One always finds a voice when you least expect it, especially the quietest.

Everyone has a personal story, a spark which leads them to join a movement, something which finally gets them out of their own worlds to do something they believe could change the world around them. For Berryman, it was seeing the chilling video of Floyd with the knee of Officer Derek Chauvin on his neck as he gasped for air.

For Patricia Stiles, however, the spark has been inside of her since childhood. As a biracial child adopted into a conservative white family in Warren County, she learned early on what it was like to be "different."

In contrast to Berryman, Stiles has become seasoned in the practice of peaceful and powerful demonstration, and her voice could be heard throughout the park. Tears mixed into her voice as she recounted her childhood of racist taunts by other children, and asking her parents "why don't I look like you?"

She also told tales all-too-familiar to me of being followed through convenience stores, being racially profiled by cops while driving locally - and not-so-locally. While many people in the crowd of protesters listened attentively, I hoped they truly understood how powerful her words were, because she lives in a reality only a few people in that crowd can honestly say they've lived - and I am one of those people.

I also saw a young man with a pro-police flag along with a sign hoping one day, African-Americans and law enforcement can live peacefully with one another. I share his sentiment as well, though it will take time and years of healing.

Walking among the crowd of protesters, I watched my life come full-circle. As a Marine serving in Haiti, my unit was responsible for riot control during a demonstration that turned into one. As a student at the University of South Carolina in the 1990s, I engaged in peaceful demonstrations against the flying of the Confederate flag at the top of the Statehouse.

Now, I was walking on ground left soggy by heavy thunderstorms as a reporter covering a new generation of activists protesting injustice, a generation many - including myself - see as entitled and spoiled. Truthfully, I thought this generation would be too full of themselves - and way too freaking busy on social media talking about the latest disposable Internet craze to care about social issues.

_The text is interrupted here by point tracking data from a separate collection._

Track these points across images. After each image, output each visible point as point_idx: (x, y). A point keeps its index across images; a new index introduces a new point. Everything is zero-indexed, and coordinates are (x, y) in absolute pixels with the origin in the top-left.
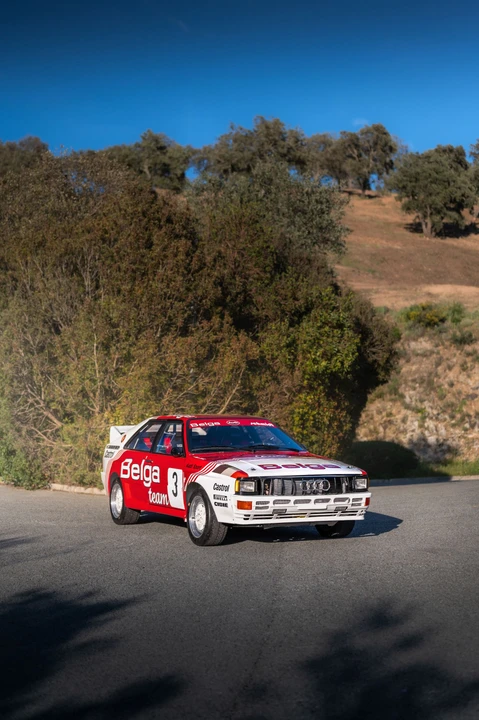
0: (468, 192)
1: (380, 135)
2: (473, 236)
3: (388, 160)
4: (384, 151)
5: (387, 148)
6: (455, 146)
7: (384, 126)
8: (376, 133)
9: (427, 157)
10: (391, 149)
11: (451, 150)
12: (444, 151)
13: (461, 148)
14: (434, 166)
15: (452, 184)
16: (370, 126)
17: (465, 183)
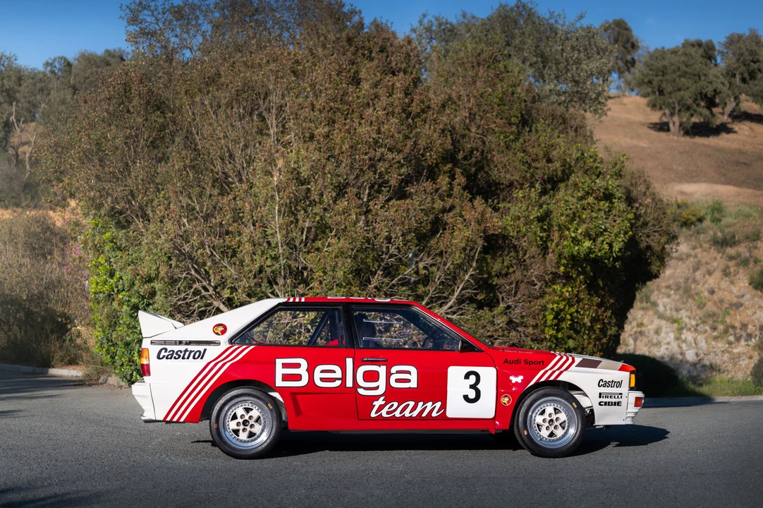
0: (720, 87)
1: (622, 31)
2: (724, 135)
3: (629, 58)
4: (626, 48)
5: (629, 45)
6: (704, 39)
7: (626, 21)
8: (617, 29)
9: (674, 52)
10: (634, 46)
11: (699, 44)
12: (693, 45)
13: (711, 42)
14: (683, 58)
15: (703, 78)
16: (611, 21)
17: (718, 78)
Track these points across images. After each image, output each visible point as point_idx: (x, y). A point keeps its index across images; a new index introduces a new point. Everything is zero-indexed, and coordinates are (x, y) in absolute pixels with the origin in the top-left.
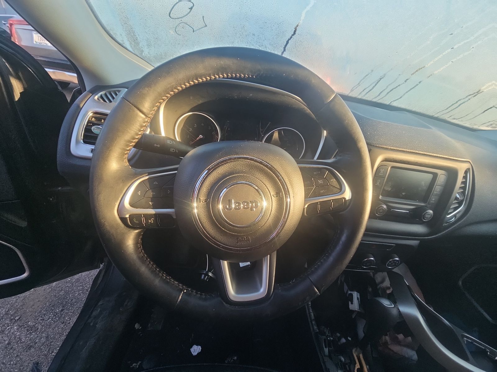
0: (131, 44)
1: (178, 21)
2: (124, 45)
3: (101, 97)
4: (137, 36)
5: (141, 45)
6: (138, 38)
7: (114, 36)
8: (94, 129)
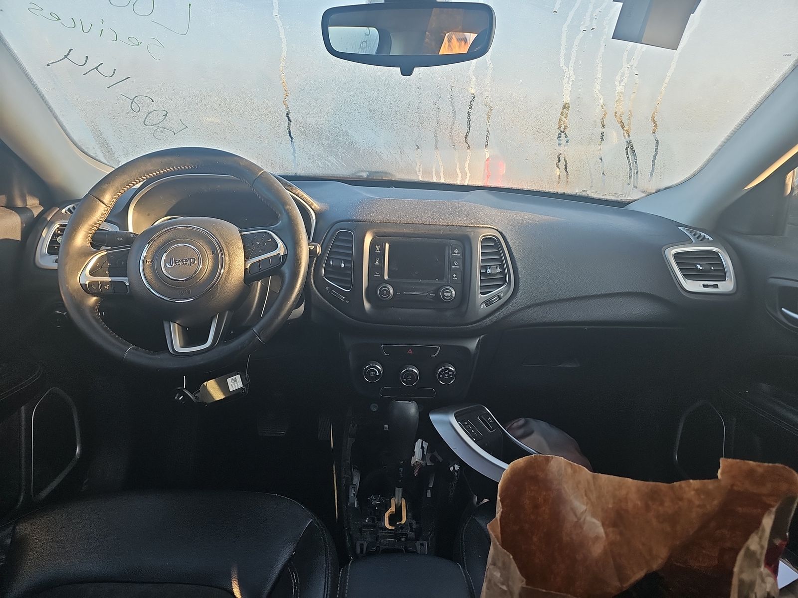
0: (104, 155)
1: (155, 128)
2: (97, 158)
3: (69, 210)
4: (112, 147)
5: (116, 156)
6: (113, 149)
7: (86, 150)
8: (59, 239)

This Generation Xer is willing to admit he was dead wrong.

Now it's time for every one of us to admit black lives do matter, for our lives are part of every else's. And if all lives do indeed matter, then black lives have to matter, for if they don't, then no lives matter.

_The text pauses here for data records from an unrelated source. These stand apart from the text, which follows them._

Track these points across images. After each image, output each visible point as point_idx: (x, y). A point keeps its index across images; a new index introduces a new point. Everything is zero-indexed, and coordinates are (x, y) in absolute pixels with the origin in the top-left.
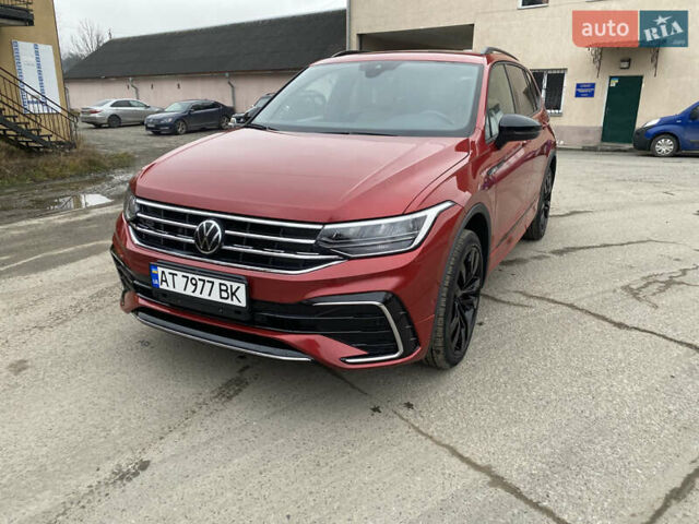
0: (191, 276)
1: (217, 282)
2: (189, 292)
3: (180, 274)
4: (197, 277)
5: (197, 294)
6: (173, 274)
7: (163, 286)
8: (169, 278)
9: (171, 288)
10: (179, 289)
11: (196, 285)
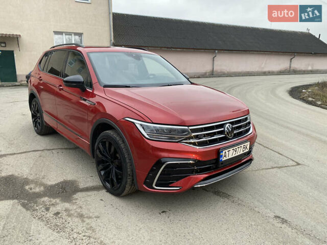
0: (235, 148)
1: (242, 145)
2: (234, 156)
3: (231, 149)
4: (237, 147)
5: (236, 155)
6: (229, 151)
7: (225, 159)
8: (227, 153)
9: (227, 158)
10: (230, 157)
11: (236, 151)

Police brutality is not an uncomfortable subject to talk about, but it has become one. Why can we not talk about police abuses without people thinking we hate law enforcement? In a previous column, I wrote about my personal experiences, good and bad, with law enforcement. I have many more stories about both, even more uplifting about the good things, and even more graphic about the bad.

During the demonstration, Berryman asked the crowd to take a knee in a moment of silence as the names of African-Americans who died at the hands of law enforcement were read, many of them you might have never heard of. Troy police officers took a knee along with the protesters in a show of solidarity that might have been lost in the moment.

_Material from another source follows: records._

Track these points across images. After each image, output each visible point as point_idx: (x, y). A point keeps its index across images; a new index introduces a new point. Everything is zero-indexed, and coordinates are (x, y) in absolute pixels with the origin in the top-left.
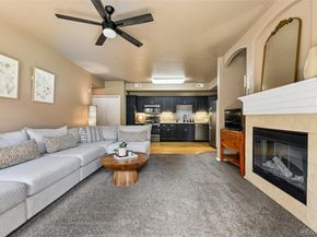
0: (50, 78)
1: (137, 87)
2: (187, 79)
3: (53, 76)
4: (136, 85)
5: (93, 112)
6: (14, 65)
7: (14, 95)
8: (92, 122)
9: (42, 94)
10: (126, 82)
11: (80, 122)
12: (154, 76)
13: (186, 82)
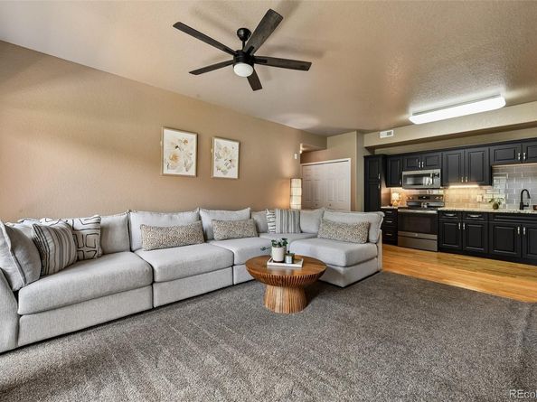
0: (233, 147)
1: (385, 137)
2: (513, 94)
3: (237, 144)
4: (383, 135)
5: (297, 189)
6: (192, 140)
7: (192, 172)
8: (296, 203)
9: (224, 168)
10: (361, 133)
11: (283, 202)
12: (412, 109)
13: (510, 103)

As uncomfortable as is it has become to talk about the police, it has always been uncomfortable to talk about racism with previous generations. Wednesday night's demonstration has made it clear this generation is not uncomfortable with the subject.

The demonstrators aren't afraid to say "BLACK LIVES MATTER." No one else should be afraid to say those words either.

And when those young men and women of all races shouted those words, the thunder clapped and streaks of lighting blazed through the sky almost in tandem, as if the souls of those lost cried out in approval.

It was as if the weather held off just long enough for a message to be sent.